Dr. El-Sakka had commented about the controversy that still exists regarding the correlation between SDF measures and semen parameter results. On the contrary, compelling evidence from systemic reviews and meta-analyses has consistently demonstrated a significant negative correlation between these two variables (11-13). Instead, the real question here is not whether SDF correlates well with semen parameters. Rather, if SDF can be utilized as a fertility predictor in different clinical scenarios. Such an influence has been most thoroughly investigated in the setting of ARTs. While Dr. El-Sakka has cited Lin et al. (14) who failed to find a significant correlation between SDF (measured with SCSA), high DNA stainability (HDS), and outcomes of in vitro fertilization (IVF) and intracytoplasmic sperm injection (ICSI), the systemic reviews and meta-analyses [reviewed by Agarwal et al. (1,12,15-18)] have consistently demonstrated a significant negative association between SDF levels and pregnancy rates with IUI [odds ratio (OR) =9.9; 95% CI, 2.37–41.51; P<0.001]) and IVF (OR =1.57; 95% CI, 1.18–2.07; P<0.05) (17), and a significant positive association between SDF levels and miscarriage rate after IVF and ICSI (combined OR =2.48, 95% CI, 1.52–4.04; P<0.0001) (17). These controversies are anticipated in medical literature and can be explained by variations in research methodologies or specifically in this case, the method of SDF testing being utilized.

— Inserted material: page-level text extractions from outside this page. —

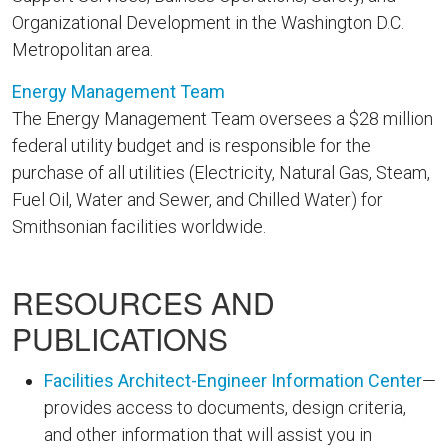
Organizational Development in the Washington D.C.
Metropolitan area.
Energy Management Team
The Energy Management Team oversees a $28 million
federal utility budget and is responsible for the
purchase of all utilities (Electricity, Natural Gas, Steam,
Fuel Oil, Water and Sewer, and Chilled Water) for
Smithsonian facilities worldwide.
RESOURCES AND
PUBLICATIONS
Facilities Architect-Engineer Information Center
—
provides access to documents, design criteria,
and other information that will assist you in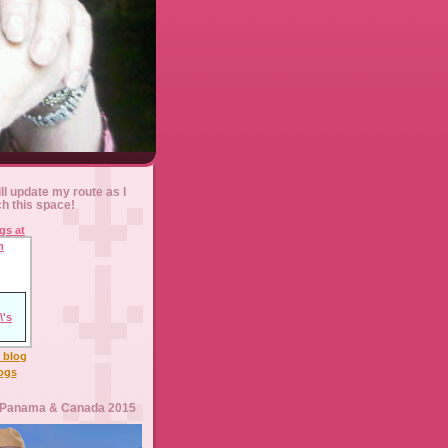
ll update my route as I
ch this space!
l blog
logs
 Panama & Canada 2015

Cost of a procedure is an important aspect that has to be considered in any treatment decision making. Unfortunately, like most fertility treatments which are not covered by medical insurance, the added cost of SDF testing may impose additional burden on the couple’s financial demands. Nevertheless, the expenses for SDF testing are perhaps a fraction of the cost of other fertility treatments such as ART procedures or surgical varicocele ligation. The principle aim of the clinical guideline article by Agarwal et al. (1) is to elucidate the circumstances were SDF testing result is most influential on treatment decisions, therefore, consequently on the overall treatment cost. For example, SDF results may aid in a recommendation for ART procedure and/or treatment associated with the highest likelihood of pregnancy thereby eliminating any unnecessary cost from less successful ART modalities. Furthermore, the SDF result would also help in selecting patients who are most likely to benefit from varicocele ligation eliminating unnecessary surgery.
Conflicts of Interest: The authors have no conflicts of interest to declare.